Extracted data ▸
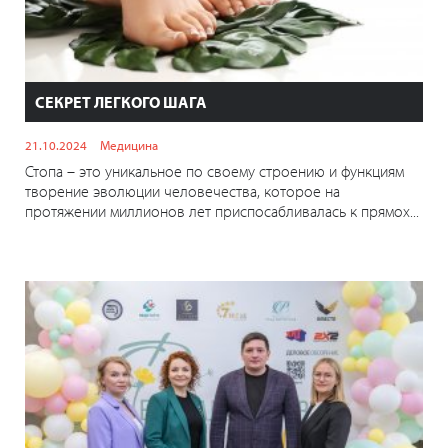
СЕКРЕТ ЛЕГКОГО ШАГА
21.10.2024
Медицина
Стопа – это уникальное по своему строению и функциям
творение эволюции человечества, которое на
протяжении миллионов лет приспосабливалась к прямох...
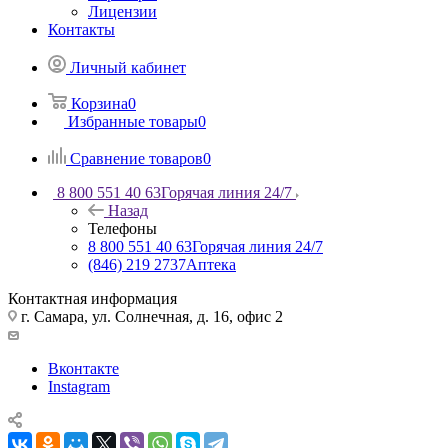
Лицензии
Контакты
Личный кабинет
Корзина
0
Избранные товары
0
Сравнение товаров
0
8 800 551 40 63
Горячая линия 24/7
Назад
Телефоны
8 800 551 40 63
Горячая линия 24/7
(846) 219 2737
Аптека
Контактная информация
г. Самара, ул. Солнечная, д. 16, офис 2
Вконтакте
Instagram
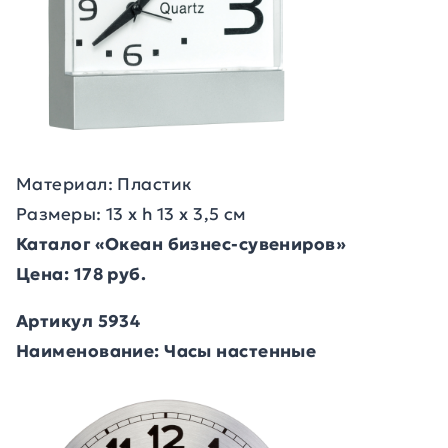
Материал: Пластик
Размеры: 13 х h 13 х 3,5 см
Каталог «Океан бизнес-сувениров»
Цена: 178 руб.
Артикул 5934
Наименование: Часы настенные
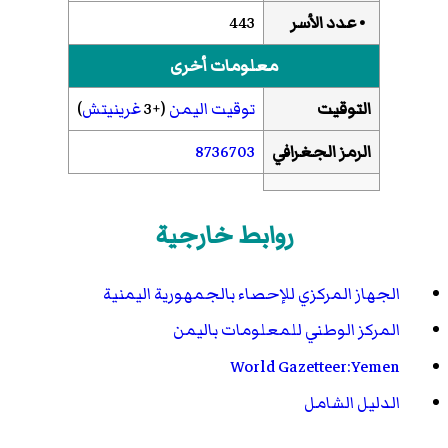
• عدد الأسر
443
معلومات أخرى
التوقيت
توقيت اليمن
(+3
غرينيتش
)
الرمز الجغرافي
8736703
روابط خارجية
الجهاز المركزي للإحصاء بالجمهورية اليمنية
المركز الوطني للمعلومات باليمن
World Gazetteer:Yemen
الدليل الشامل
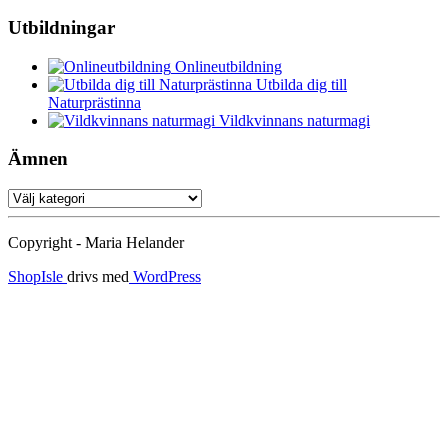
Utbildningar
Onlineutbildning
Utbilda dig till
Naturprästinna
Vildkvinnans naturmagi
Ämnen
Ämnen
Copyright - Maria Helander
ShopIsle
drivs med
WordPress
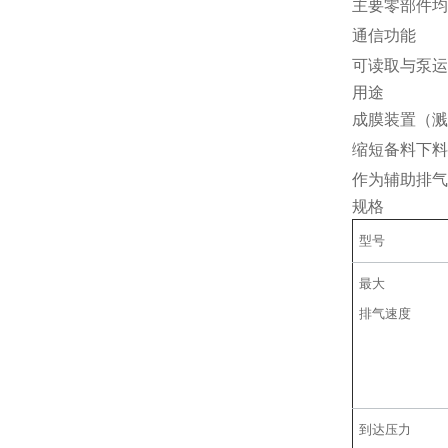
主要零部件均
通信功能
可读取与泵运
用途
成膜装置（溅
缩短备料下料
作为辅助排气
规格
型号
最大
排气速度
到达压力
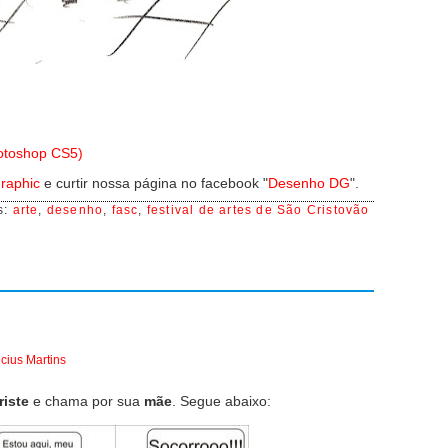
hotoshop CS5)
raphic
e curtir nossa página no facebook "
Desenho DG
".
s:
arte
,
desenho
,
fasc
,
festival de artes de São Cristovão
icius Martins
riste
e chama por sua
mãe
. Segue abaixo:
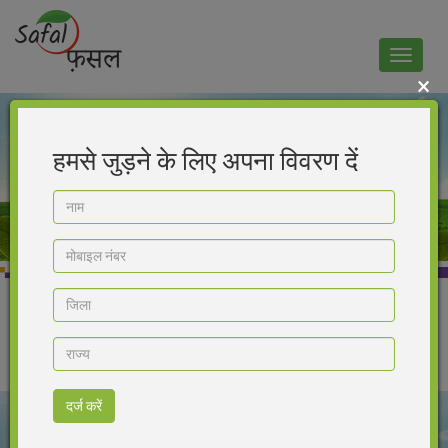
Toggle
navigat
×
हमसे जुड़ने के लिए अपना विवरण दें
Home
>
Product
>
Voltax
हिन्दी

To-do item ▸
Rewrite the records, replacing every occurrence of "Горячая линия" with "Справочная служба" and keeping all other text unchanged. Leave the pictures out of your answer.

Exercise output ▸
СЕКРЕТ ЛЕГКОГО ШАГА
21.10.2024
Медицина
Стопа – это уникальное по своему строению и функциям
творение эволюции человечества, которое на
протяжении миллионов лет приспосабливалась к прямох...
Лицензии
Контакты
Личный кабинет
Корзина
0
Избранные товары
0
Сравнение товаров
0
8 800 551 40 63
Справочная служба 24/7
Назад
Телефоны
8 800 551 40 63
Справочная служба 24/7
(846) 219 2737
Аптека
Контактная информация
г. Самара, ул. Солнечная, д. 16, офис 2
Вконтакте
Instagram
Материал: Пластик
Размеры: 13 х h 13 х 3,5 см
Каталог «Океан бизнес-сувениров»
Цена: 178 руб.
Артикул 5934
Наименование: Часы настенные
• عدد الأسر
443
معلومات أخرى
التوقيت
توقيت اليمن
(+3
غرينيتش
)
الرمز الجغرافي
8736703
روابط خارجية
الجهاز المركزي للإحصاء بالجمهورية اليمنية
المركز الوطني للمعلومات باليمن
World Gazetteer:Yemen
الدليل الشامل
Utbildningar
Onlineutbildning
Utbilda dig till
Naturprästinna
Vildkvinnans naturmagi
Ämnen
Ämnen
Copyright - Maria Helander
ShopIsle
drivs med
WordPress
主要零部件均
通信功能
可读取与泵运
用途
成膜装置（溅
缩短备料下料
作为辅助排气
规格
型号
最大
排气速度
到达压力
hotoshop CS5)
raphic
e curtir nossa página no facebook "
Desenho DG
".
s:
arte
,
desenho
,
fasc
,
festival de artes de São Cristovão
icius Martins
riste
e chama por sua
mãe
. Segue abaixo:
Toggle
navigat
×
हमसे जुड़ने के लिए अपना विवरण दें
Home
>
Product
>
Voltax
हिन्दी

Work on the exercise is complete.